Tipo di pezza onorevole (➔ pezze).
Dispositivo generatore di corrente elettrica per trasformazione di energia chimica.
La prima p. fu ideata e costruita da A. Volta, che ne dette notizia alla Royal Society di Londra il 20 marzo 1800. Volta pervenne a tale realizzazione nel corso delle sue celebri esperienze sulla differenza di potenziale insorgente al contatto fra conduttori diversi (effetto Volta): precisamente constatò che in un circuito costituito da conduttori metallici e da conduttori elettrolitici scorreva una corrente elettrica (che invece non scorreva in un circuito di soli conduttori metallici). L’invenzione della p. costituì una tappa fondamentale nello sviluppo dell’elettrologia; per la prima volta, infatti, si veniva a disporre di un apparecchio capace di far scorrere apprezzabili correnti elettriche in un circuito (sino ad allora si disponeva soltanto delle macchine elettrostatiche, assai poco efficienti come generatori di corrente).
Il dispositivo di cui Volta dette notizia, chiamato p. di Volta a colonna, era costituito (fig. 1) da un certo numero di coppie di dischi di rame a e di zinco c separati da dischi di panno b imbevuto di acqua acidulata; ogni terna disco di rame-disco di panno-disco di zinco costituiva un elemento (in seguito detto elemento voltaico), con una forza elettromotrice (f.e.m.) di circa 1 volt. Il funzionamento era però irregolare, in quanto i dischi di panno, premuti dai dischi sovrastanti, facevano scolare l’acqua acidulata lungo la colonna; Volta, per ovviare a tale inconveniente, realizzò un altro dispositivo, la p. a tazze, in cui ogni elemento era costituito (fig. 2) da un elettrodo di rame e uno di zinco, immersi in un recipiente contenente acqua acidulata; i vari elementi erano collegati in serie, l’elettrodo di zinco di un elemento essendo connesso con quello di rame dell’elemento successivo. In un circuito esterno collegato ai due elettrodi liberi della serie (poli o morsetti della p.) si ha passaggio di corrente, diretta dall’elettrodo libero di rame (polo positivo, a potenziale maggiore dell’altro) all’elettrodo libero di zinco (polo negativo, a potenziale minore dell’altro); l’intensità della corrente si riduce però rapidamente col passare del tempo, sino ad annullarsi, in conseguenza dell’insorgere di una forza controelettromotrice di polarizzazione, dovuta all’elettrolisi operata dalla corrente che percorre ogni elemento dall’elettrodo di zinco verso quello di rame.

[Estratto del dataset]
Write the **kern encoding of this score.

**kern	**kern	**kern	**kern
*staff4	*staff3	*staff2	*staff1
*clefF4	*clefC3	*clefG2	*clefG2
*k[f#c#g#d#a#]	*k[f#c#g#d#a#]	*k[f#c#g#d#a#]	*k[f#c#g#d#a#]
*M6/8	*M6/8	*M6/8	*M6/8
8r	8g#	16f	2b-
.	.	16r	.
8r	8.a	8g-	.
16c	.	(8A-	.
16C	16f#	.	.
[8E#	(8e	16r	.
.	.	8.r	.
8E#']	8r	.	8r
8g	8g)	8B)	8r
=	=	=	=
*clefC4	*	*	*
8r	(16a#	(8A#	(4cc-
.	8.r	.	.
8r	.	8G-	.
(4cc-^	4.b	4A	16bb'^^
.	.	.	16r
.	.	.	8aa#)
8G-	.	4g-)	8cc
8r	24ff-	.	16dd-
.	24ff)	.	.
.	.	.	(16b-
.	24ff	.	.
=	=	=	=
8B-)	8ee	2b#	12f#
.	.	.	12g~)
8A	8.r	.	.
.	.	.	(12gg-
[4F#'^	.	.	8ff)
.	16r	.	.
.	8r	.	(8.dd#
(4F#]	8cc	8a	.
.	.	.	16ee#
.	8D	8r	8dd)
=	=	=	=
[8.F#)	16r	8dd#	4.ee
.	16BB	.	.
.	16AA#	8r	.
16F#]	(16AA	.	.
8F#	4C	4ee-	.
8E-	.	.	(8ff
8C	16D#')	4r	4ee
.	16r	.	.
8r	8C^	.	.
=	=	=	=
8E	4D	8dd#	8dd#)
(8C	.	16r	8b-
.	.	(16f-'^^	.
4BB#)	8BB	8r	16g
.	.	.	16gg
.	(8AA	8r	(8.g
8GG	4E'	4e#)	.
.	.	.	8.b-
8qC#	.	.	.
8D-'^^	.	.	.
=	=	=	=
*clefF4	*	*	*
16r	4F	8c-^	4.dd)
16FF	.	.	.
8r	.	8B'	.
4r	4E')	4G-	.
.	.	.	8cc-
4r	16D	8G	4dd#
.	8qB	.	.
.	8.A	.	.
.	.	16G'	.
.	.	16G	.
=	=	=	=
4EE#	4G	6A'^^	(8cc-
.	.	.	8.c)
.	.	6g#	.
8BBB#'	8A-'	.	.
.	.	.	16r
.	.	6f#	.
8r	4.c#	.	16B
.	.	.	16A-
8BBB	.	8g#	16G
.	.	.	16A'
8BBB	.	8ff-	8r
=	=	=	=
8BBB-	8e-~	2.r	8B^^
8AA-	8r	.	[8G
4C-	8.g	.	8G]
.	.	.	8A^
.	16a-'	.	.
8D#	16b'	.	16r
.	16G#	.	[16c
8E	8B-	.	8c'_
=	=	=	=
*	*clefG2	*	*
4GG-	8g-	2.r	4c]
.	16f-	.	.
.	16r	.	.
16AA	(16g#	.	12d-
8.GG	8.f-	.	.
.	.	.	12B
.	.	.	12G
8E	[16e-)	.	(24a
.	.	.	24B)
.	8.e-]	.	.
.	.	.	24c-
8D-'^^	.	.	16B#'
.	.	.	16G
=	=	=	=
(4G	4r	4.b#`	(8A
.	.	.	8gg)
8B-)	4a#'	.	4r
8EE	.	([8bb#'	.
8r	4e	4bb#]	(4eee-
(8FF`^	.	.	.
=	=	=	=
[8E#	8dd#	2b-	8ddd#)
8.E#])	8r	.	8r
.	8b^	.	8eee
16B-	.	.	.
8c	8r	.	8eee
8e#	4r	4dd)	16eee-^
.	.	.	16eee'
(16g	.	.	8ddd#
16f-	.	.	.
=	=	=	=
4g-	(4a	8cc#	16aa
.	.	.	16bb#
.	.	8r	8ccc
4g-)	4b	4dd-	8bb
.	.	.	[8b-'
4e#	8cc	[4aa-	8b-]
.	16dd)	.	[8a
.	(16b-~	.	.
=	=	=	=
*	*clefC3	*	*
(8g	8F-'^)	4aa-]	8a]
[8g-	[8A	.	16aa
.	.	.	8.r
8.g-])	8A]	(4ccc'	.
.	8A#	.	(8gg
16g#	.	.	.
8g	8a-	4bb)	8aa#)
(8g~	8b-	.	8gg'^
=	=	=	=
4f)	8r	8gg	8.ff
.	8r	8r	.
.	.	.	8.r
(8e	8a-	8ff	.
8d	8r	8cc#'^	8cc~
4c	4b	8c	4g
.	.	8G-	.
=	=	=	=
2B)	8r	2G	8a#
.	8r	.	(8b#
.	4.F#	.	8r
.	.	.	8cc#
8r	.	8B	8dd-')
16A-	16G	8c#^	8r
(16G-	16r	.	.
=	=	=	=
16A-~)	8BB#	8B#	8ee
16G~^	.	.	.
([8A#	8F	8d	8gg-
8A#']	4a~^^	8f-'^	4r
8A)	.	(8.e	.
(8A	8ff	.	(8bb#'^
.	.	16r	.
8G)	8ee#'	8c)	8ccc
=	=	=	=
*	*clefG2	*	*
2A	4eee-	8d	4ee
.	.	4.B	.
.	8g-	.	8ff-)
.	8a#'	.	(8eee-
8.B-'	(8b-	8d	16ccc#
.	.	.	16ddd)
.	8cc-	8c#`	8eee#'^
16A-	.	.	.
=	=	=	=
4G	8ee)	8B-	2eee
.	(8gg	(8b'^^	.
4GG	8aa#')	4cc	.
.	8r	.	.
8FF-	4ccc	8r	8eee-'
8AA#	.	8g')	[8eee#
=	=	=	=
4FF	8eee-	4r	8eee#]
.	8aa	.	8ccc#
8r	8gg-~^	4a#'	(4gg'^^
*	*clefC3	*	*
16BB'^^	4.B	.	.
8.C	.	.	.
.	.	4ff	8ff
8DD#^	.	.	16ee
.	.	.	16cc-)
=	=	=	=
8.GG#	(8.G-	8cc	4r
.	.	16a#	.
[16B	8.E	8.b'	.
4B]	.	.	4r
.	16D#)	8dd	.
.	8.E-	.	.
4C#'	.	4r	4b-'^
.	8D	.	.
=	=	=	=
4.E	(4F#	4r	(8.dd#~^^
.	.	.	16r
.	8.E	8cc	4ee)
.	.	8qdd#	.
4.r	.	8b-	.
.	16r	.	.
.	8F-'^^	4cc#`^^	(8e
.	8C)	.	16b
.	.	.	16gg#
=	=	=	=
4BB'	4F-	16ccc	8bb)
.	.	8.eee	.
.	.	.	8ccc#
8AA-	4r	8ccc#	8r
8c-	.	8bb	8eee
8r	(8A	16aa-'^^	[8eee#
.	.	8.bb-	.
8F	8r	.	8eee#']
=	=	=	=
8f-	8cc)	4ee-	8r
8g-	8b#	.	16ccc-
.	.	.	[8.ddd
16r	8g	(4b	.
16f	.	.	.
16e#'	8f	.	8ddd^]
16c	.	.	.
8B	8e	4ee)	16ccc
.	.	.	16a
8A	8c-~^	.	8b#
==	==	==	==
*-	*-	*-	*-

**CONSEGNA:** Per favore, prosegui il testo sulla pila elettrica a partire dal punto in cui si interrompe.

**SOLUZIONE PROPOSTA:**
In una catena chiusa di soli conduttori metallici omotermi non si ha passaggio di corrente: quindi il prodursi di una corrente in un circuito comprendente un elemento voltaico è dovuto alla presenza dell’elettrolito. Del funzionamento della p. voltaica sono state fornite varie spiegazioni, oltre che dallo stesso Volta, da H. Davy (1826), M. Faraday (1835), lord Kelvin (1879), H. Helmholtz (1884), fino alla teoria di W.H. Nernst (1889), che per prima fornì una spiegazione sul meccanismo di produzione della forza elettromotrice in termini di tendenza di ogni metallo immerso in una soluzione elettrolitica a scambiare ioni con la soluzione; la teoria di Nernst è stata successivamente completata dalla piena comprensione dell’effetto Volta nell’ambito della teoria quantistica dei metalli. Quando un metallo è immerso in acqua o in una soluzione di un suo sale in acqua, viene a modificarsi l’energia potenziale degli ioni costituenti il reticolo cristallino nello strato superficiale del metallo; ciò è dovuto al fatto che alle forze attrattive vincolanti gli ioni al reticolo si aggiungono le forze esercitate sugli ioni dalle molecole di acqua polarizzate elettricamente dagli ioni medesimi.
Possono verificarsi due situazioni: la prima si ha quando allo ione della ‘superficie’ del metallo compete un’energia potenziale maggiore di quella dello ione in soluzione; gli ioni tendono quindi ad abbandonare la fase solida e a passare in soluzione. L’eccesso di carica negativa che così rimane sul metallo ostacola il processo di dissoluzione, ovvero si ha una diminuzione dell’energia potenziale nel metallo fino al raggiungimento di un equilibrio tra le due fasi. La seconda situazione si ha quando allo ione della ‘superficie’ del metallo compete un’energia minore; gli ioni tendono allora a passare dalla soluzione alla fase solida. L’eccesso di carica positiva, che così si realizza nel metallo, porta anche in questo caso al raggiungimento dell’equilibrio.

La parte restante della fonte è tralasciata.